ASSIGNMENT:
Using the records below, repeat exactly the lines from the one holding "Сковороды-гриль с ант" through the one holding "По мере создания", both ends included, and no others.

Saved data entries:
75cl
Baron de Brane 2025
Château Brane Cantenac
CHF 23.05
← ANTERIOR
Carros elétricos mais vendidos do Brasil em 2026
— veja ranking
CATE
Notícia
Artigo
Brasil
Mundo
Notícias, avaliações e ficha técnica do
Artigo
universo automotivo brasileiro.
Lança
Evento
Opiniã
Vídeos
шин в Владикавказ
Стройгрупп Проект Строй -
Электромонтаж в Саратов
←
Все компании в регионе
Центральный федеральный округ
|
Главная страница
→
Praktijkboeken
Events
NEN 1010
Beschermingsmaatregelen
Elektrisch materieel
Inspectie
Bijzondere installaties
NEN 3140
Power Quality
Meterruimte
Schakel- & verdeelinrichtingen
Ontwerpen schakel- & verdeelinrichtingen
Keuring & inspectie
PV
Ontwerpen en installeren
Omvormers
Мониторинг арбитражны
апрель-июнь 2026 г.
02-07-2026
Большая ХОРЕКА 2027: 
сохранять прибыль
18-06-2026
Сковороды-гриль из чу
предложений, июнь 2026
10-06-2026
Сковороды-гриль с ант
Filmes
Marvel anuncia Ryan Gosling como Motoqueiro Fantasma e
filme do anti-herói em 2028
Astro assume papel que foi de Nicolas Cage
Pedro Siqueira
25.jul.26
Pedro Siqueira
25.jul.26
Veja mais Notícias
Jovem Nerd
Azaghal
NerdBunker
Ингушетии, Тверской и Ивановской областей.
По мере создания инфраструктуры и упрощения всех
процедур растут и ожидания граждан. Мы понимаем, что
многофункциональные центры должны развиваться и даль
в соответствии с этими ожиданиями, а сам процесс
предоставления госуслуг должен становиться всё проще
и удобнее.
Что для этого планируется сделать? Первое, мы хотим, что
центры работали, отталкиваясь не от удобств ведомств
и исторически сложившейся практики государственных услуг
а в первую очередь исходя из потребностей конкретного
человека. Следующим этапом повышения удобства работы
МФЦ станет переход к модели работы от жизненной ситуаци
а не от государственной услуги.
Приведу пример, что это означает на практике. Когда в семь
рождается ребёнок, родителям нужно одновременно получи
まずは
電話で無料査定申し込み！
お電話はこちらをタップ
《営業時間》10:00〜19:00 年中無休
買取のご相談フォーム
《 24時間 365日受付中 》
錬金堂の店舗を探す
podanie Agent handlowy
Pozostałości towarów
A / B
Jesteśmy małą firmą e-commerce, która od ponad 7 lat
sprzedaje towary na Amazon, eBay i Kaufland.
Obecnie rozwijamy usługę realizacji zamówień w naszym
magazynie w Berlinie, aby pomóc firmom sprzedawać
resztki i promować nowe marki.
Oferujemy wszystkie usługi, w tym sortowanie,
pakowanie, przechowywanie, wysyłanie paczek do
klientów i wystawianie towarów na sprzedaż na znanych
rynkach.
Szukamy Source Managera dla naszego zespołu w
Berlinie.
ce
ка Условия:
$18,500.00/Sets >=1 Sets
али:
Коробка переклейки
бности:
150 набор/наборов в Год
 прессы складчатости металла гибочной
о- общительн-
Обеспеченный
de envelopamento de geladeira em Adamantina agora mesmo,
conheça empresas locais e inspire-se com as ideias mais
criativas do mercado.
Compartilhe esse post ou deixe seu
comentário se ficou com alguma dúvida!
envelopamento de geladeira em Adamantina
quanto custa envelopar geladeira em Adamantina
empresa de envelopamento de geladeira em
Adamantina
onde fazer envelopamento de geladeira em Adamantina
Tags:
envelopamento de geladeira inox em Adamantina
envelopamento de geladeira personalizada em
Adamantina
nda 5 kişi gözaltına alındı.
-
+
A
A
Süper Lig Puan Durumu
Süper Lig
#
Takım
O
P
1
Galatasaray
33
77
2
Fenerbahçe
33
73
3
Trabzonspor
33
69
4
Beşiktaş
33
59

RESULT OF THE TASK:
Сковороды-гриль с ант
Filmes
Marvel anuncia Ryan Gosling como Motoqueiro Fantasma e
filme do anti-herói em 2028
Astro assume papel que foi de Nicolas Cage
Pedro Siqueira
25.jul.26
Pedro Siqueira
25.jul.26
Veja mais Notícias
Jovem Nerd
Azaghal
NerdBunker
Ингушетии, Тверской и Ивановской областей.
По мере создания инфраструктуры и упрощения всех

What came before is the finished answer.